## Work request
Read the listing below and copy out every line that holds "urgent".

## Records
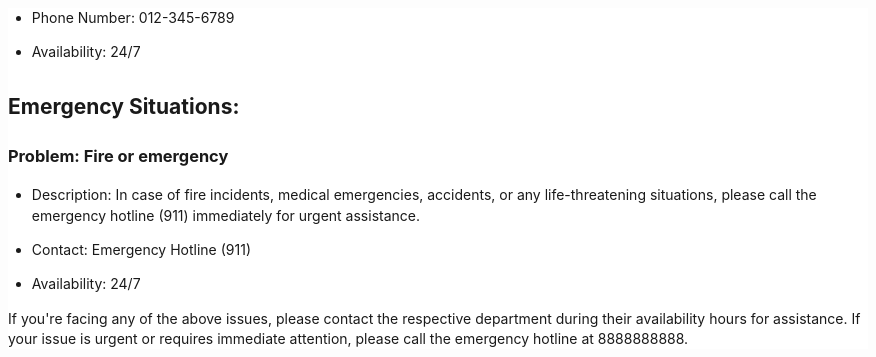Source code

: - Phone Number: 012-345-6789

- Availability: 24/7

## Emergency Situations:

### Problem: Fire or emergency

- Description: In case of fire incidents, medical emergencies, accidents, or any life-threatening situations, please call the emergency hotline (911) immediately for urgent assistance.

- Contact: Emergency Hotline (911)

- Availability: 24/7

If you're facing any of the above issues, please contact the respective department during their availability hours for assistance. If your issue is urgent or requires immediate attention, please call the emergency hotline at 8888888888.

## Result for this task
- Description: In case of fire incidents, medical emergencies, accidents, or any life-threatening situations, please call the emergency hotline (911) immediately for urgent assistance.
If you're facing any of the above issues, please contact the respective department during their availability hours for assistance. If your issue is urgent or requires immediate attention, please call the emergency hotline at 8888888888.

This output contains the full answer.